### Gekozen tekst
***

Dit is een gastbijdrage. Een Apache-lezer levert met dit stuk een bijdrage aan het maatschappelijk debat. De auteur schrijft in eigen naam en is verantwoordelijk voor de inhoud van de tekst.

Het probleem van de achtertuin

Koen Smets
airport at night
Het voorstel van minister Gilkinet om nachtvluchten te verbieden op Brussels Airport lokte ongemeen heftige reacties uit, vooral van werkgeversorganisaties. (Manolo Gómez/Flickr CC BY 2.0)

Als kind kregen velen van ons te horen hoe belangrijk het was om eerlijk te delen met onze broers en zussen, of het nu ging om een zak snoep van een tante die op visite kwam, paaseieren uit de tuin of een nieuw speelgoed. Billijk delen is een belangrijk principe, dat we ook als volwassenen over het algemeen nog steeds impliciet in ere houden.

Maar in onze kindertijd ontbrak een complicatie die in de volwassen wereld wel vaak voorkomt. Zelfs als de voordelen van iets correct worden verdeeld, geldt dat niet altijd voor de nadelen ervan, bijvoorbeeld wanneer het gaat om de aanleg of de exploitatie van grote infrastructuur, van spoorwegen en autowegen tot windmolenparken en luchthavens.

***

### Vastgelegde gegevens
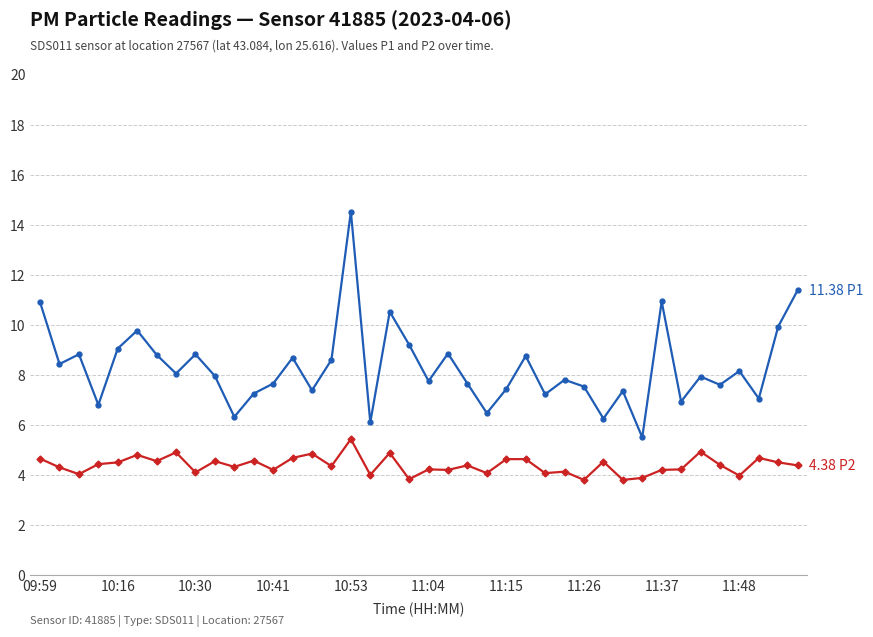

What is the minimum value shown in the chart?

3.8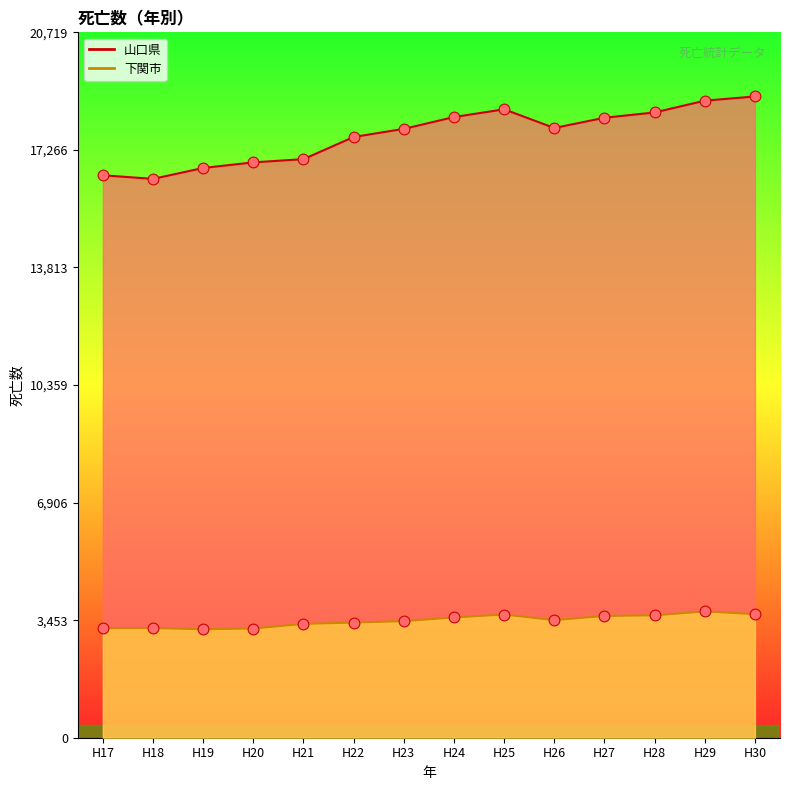

Which series contains the lowest Y value?

下関市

***

### Opdrachten
• A. Beantwoord deze vragen over de gastbijdrage:
(i) Welke minister stelde voor om nachtvluchten op Brussels Airport te verbieden?
(ii) Van wie kwamen volgens het bijschrift vooral de heftige reacties op dat voorstel?
(iii) Welke voorbeelden van grote infrastructuur noemt de gastbijdrage?
• B. Ga na of elke bewering klopt met de gastbijdrage. Antwoord met ja of nee en citeer de woorden die de doorslag geven.
(i) De auteur schrijft namens Apache.
(ii) Volwassenen houden het principe van billijk delen over het algemeen nog steeds impliciet in ere.
(iii) Als de voordelen van grote infrastructuur correct worden verdeeld, geldt dat altijd ook voor de nadelen.
• C. Zet de gastbijdrage over het probleem van de achtertuin alstublieft voort na de laatste zin.

### Antwoorden
• A.
(i) Minister Gilkinet.
(ii) Vooral van werkgeversorganisaties.
(iii) Spoorwegen, autowegen, windmolenparken en luchthavens.

• B.
(i) Nee: "De auteur schrijft in eigen naam en is verantwoordelijk voor de inhoud van de tekst."
(ii) Ja: "Billijk delen is een belangrijk principe, dat we ook als volwassenen over het algemeen nog steeds impliciet in ere houden."
(iii) Nee: "Zelfs als de voordelen van iets correct worden verdeeld, geldt dat niet altijd voor de nadelen ervan"

• C.
Het algemene economische voordeel van dergelijke faciliteiten staat vaak buiten twijfel en de hele bevolking profiteert er rechtstreeks of onrechtstreeks van. Maar er zijn ook nadelen, en die drukken vaak onevenredig zwaar op de schouders van de mensen die in de buurt wonen. Natuurlijk willen we al die zaken, maar niet in onze achtertuin!

Een economisch perspectief 

Op 14 juli kondigde de Belgische vicepremier en minister van Mobiliteit Georges Gilkinet plannen aan om de geluidsoverlast op Brussels Airport tussen 23 en 6 uur met 100% te verminderen, wat neerkomt op een volledig verbod op nachtvluchten.

Minister Gilkinet, een politicus van de groene partij Ecolo, voert aan dat hij handelt "in het belang van alle omwonenden", maar wordt ook deels gemotiveerd door het feit dat de overheid de afgelopen jaren boetes heeft moeten uitbetalen van in totaal 25 miljoen euro voor het overschrijden van de geldende geluidslimieten, waarbij de meeste overtredingen 's nachts plaatsvonden. 

Die geluidshinder is een negatieve externaliteit voor de mensen die in de buurt van de luchthaven wonen. De vluchten zijn het resultaat van een economische transactie (tussen de luchtvaartmaatschappijen, hun klanten en de luchthaven) waaraan de omwonenden niet deelnemen, maar die wel nadelig voor hen is.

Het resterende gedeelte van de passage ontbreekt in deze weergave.